Procedural and Short-Term Results With the New Watchman FLX Left Atrial Appendage Occlusion Device.
Cruz-González I., Korsholm K., Trejo-Velasco B., Thambo JB., Mazzone P., Rioufol G., Grygier M., Möbius-Winkler S., Betts T., Meincke F., Sandri M., Schmidt B., Schmitz T., Nielsen-Kudsk JE.

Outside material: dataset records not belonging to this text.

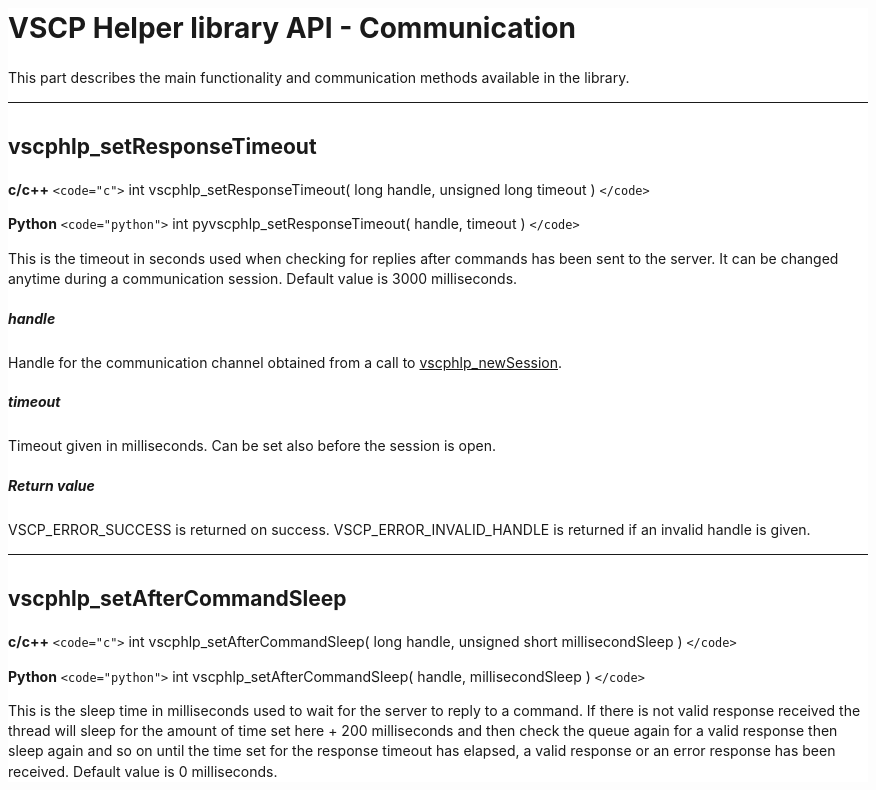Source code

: # VSCP Helper library API - Communication 

This part describes the main functionality and communication methods available in the library.

----

## vscphlp_setResponseTimeout

**c/c++**
`<code="c">`
int vscphlp_setResponseTimeout( long handle, unsigned long timeout )
`</code>`

**Python**
`<code="python">`
int pyvscphlp_setResponseTimeout( handle, timeout )
`</code>`

This is the timeout in seconds used when checking for replies after commands has been sent to the server.  It can be changed anytime during a communication session. Default value is 3000 milliseconds.

#####  handle

Handle for the communication channel obtained from a call to [vscphlp_newSession](http://www.vscp.org/docs/vscphelper/doku.php?id=non_graphic_lib_api#vscphlp_newsession).

##### timeout

Timeout given in milliseconds. Can be set also before the session is open.

##### Return value

VSCP_ERROR_SUCCESS is returned on success. VSCP_ERROR_INVALID_HANDLE is returned if an invalid handle is given.

----

## vscphlp_setAfterCommandSleep

**c/c++**
`<code="c">`
int vscphlp_setAfterCommandSleep( long handle, unsigned short millisecondSleep )
`</code>`

**Python**
`<code="python">`
int vscphlp_setAfterCommandSleep( handle, millisecondSleep )
`</code>`

This is the sleep time in milliseconds used to wait for the server to reply to a command. If there is not valid response received the thread will sleep for the amount of time set here + 200 milliseconds and then check the queue again for a valid response then sleep again and so on until the time set for the response timeout has elapsed, a valid response or an error response has been received. Default value is 0 milliseconds.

OBJECTIVES: This study sought to report early experience with the new-generation Watchman FLX device (Boston Scientific, Marlborough, Massachusetts). BACKGROUND: The new-generation Watchman FLX features a reduced height, improved anchoring and fabric coverage, and a closed distal end. These design modifications aim to simplify implantation, allow full recapture and repositioning, and reduce peridevice leak and device-related thrombosis. METHODS: A total of 165 patients undergoing left atrial appendage (LAA) occlusion (LAAO) with Watchman FLX were enrolled in a prospective, multicenter registry at 12 centers participating in the European limited market release program. RESULTS: Mean age was 75.4 ± 8.9 years, and CHA2DS2-VASc score 4.4 ± 1.4. A total of 128 patients (77.6%) had a history of major bleeding, including previous intracranial hemorrhage in 55 cases (33.3%). LAA landing zone minimal and maximal mean diameters were 19.1 ± 3.6 mm and 22.3 ± 3.7 mm, and 24.2% of LAA were considered complex by dimensions. Technical success was achieved in all patients. Successful implantation at first attempt was achieved in 129 cases (78.2%), and a second device was required in 6 cases (3.6%). Procedure-related complications occurred in 3 patients (1.8%): 2 access-related (1.2%) and 1 pericardial effusion (0.6%). No peri-procedural strokes, deaths, or device embolizations occurred. Forty-nine patients (29.7%) were discharged with single antiplatelet therapy, 105 (63.6%) on dual antiplatelet, and 11 (6.7%) on anticoagulation. Imaging follow-up displayed just 1 peridevice leak ≥5 mm and 7 cases of device-related thrombosis (4.7%). During a median follow-up of 55 days (interquartile range: 45 to 148 days), there were 6 hemorrhagic complications (4.8%), 1 patient (0.8%) had an ischemic stroke, and 1 (0.8%) died. No late device embolizations occurred. CONCLUSIONS: LAAO with the Watchman FLX is safe and effective in a wide range of LAA morphologies, with a low procedural complication rate, high degree of LAA sealing, and favorable short-term efficacy.